Here are some additional ways on how to use dig by using the expanded syntax.

Obtain the TLL information

Dig allows reporting of time to live (TTL) values. Recall that TTL is the time set by the authoritative server that limits the caching of given resource records in the Domain Name System (DNS). This output can be enabled by adding the “ttl” option on the dig command. 
For example: dig example.com ttl

Trace DNS lookup process

Dig allows tracing of the whole DNS lookup pathway of the query. It will start the query of DNS servers from the root, down the name servers using iterative queries following referrals. This output can be enabled by adding the “+trace” option on the dig command. 
For example: dig example.com +trace

Report a short answer

A usual dig output has many sections containing different information in it. However, if you only want to see your desired answer to your query, you may be able to cut down the information from the output by adding the “+short” option on the dig command. By default, this will only display the IP address (A record) of the domain name, unless you specify the record type.
For example: dig example.com +short

Report a specific answer

Similar to reporting a short answer, you can also customize the output to display a specific section. This is done by adding the “+noall +<section>” option on the dig command, wherein <section> can be:
1. comments – to display only the comment section
2. edns – to display only the opt pseudosection
3. question – to display only the question section
4. answer – to display only the answer section
5. authority – to display only the authority section
6. additional – to display only the additional section
7. stats – to display only the statistics section
For example: dig example.com +noall +answer +stats

Note: The +noall option actually disables displaying ALL the sections, except the first 2 lines of the output (i.e. the dig version, the domain name queried, and the global options). It is also possible to have at least one section option on the dig command, like the one given in the example.

Other DNS Query Tools

There are also other DNS query tools besides dig, for example, nslookup, host, and whois. Both nslookup and host are also command-line tools and have overlapping functionality as dig. But what makes dig the most comprehensive among the 3, is its wider range of control commands. To know more details regarding the dig command-line and its control commands, please check out this link from BIND. Even so, nslookup and host also have few advantages over dig.
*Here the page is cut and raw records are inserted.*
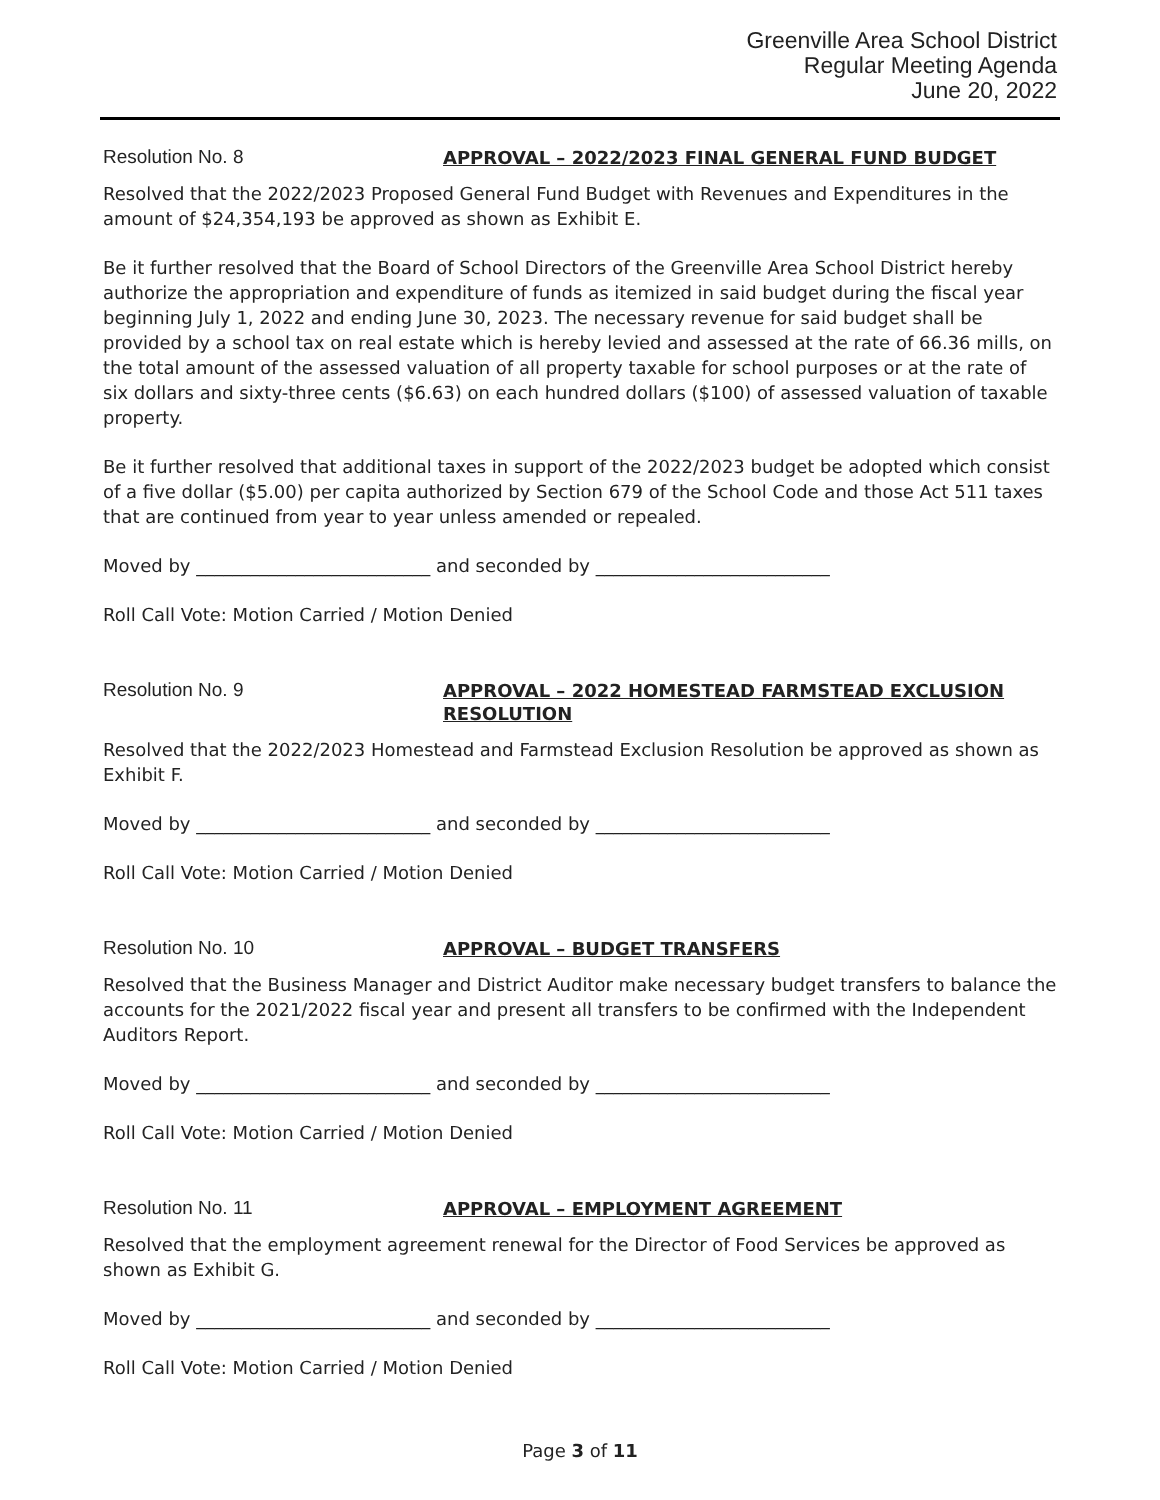Greenville Area School District
Regular Meeting Agenda
June 20, 2022
Resolution No. 8
APPROVAL – 2022/2023 FINAL GENERAL FUND BUDGET
Resolved that the 2022/2023 Proposed General Fund Budget with Revenues and Expenditures in the amount of $24,354,193 be approved as shown as Exhibit E.
Be it further resolved that the Board of School Directors of the Greenville Area School District hereby authorize the appropriation and expenditure of funds as itemized in said budget during the fiscal year beginning July 1, 2022 and ending June 30, 2023. The necessary revenue for said budget shall be provided by a school tax on real estate which is hereby levied and assessed at the rate of 66.36 mills, on the total amount of the assessed valuation of all property taxable for school purposes or at the rate of six dollars and sixty-three cents ($6.63) on each hundred dollars ($100) of assessed valuation of taxable property.
Be it further resolved that additional taxes in support of the 2022/2023 budget be adopted which consist of a five dollar ($5.00) per capita authorized by Section 679 of the School Code and those Act 511 taxes that are continued from year to year unless amended or repealed.
Moved by __________________________ and seconded by __________________________
Roll Call Vote: Motion Carried / Motion Denied
Resolution No. 9
APPROVAL – 2022 HOMESTEAD FARMSTEAD EXCLUSION RESOLUTION
Resolved that the 2022/2023 Homestead and Farmstead Exclusion Resolution be approved as shown as Exhibit F.
Moved by __________________________ and seconded by __________________________
Roll Call Vote: Motion Carried / Motion Denied
Resolution No. 10
APPROVAL – BUDGET TRANSFERS
Resolved that the Business Manager and District Auditor make necessary budget transfers to balance the accounts for the 2021/2022 fiscal year and present all transfers to be confirmed with the Independent Auditors Report.
Moved by __________________________ and seconded by __________________________
Roll Call Vote: Motion Carried / Motion Denied
Resolution No. 11
APPROVAL – EMPLOYMENT AGREEMENT
Resolved that the employment agreement renewal for the Director of Food Services be approved as shown as Exhibit G.
Moved by __________________________ and seconded by __________________________
Roll Call Vote: Motion Carried / Motion Denied
Page 3 of 11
Nslookup has 2 modes: the interactive mode, and the non-interactive mode. The interactive mode is enabled by simply entering “nslookup”. This allows users to enter the nslookup command prompt which enables users to issue multiple nslookup queries. Once inside the interactive mode, the user can simply enter and query different domain names without having to write “nslookup” again and again. The user can also set the type of query prior to querying domain names, and this is done by “set query = <type>”. 

Host is the most “human-friendly” output among the three, since its default output is in verbose format, i.e. written in an English grammar format. The syntax is: “host <domain name>”. Although, a host can also change the format of the output to have a similar format as dig’s output by adding the -v option, i.e. host -v <domain name>. Similar to dig, a host can also specify the type of query by using the -t option, i.e. host -t <type> <domain name>.

Whois is a lookup command that returns a whois record. A whois record is a record that contains all the contact information associated with the person, company, or other entity that registered the domain name. A typical whois record will contain the following information:

  • The name and contact information of the registrant. Registrant is the owner of the domain.
  • The name and contact information of the registrar. Registrar is the organization that registered the domain name.
  • The name and contact information of the TLD domain manager.
  • The domain registration date and expiration date.

You can make whois requests on the web, but you can also perform whois lookups using the command prompt. You can do this by using the syntax: whois <domain name>.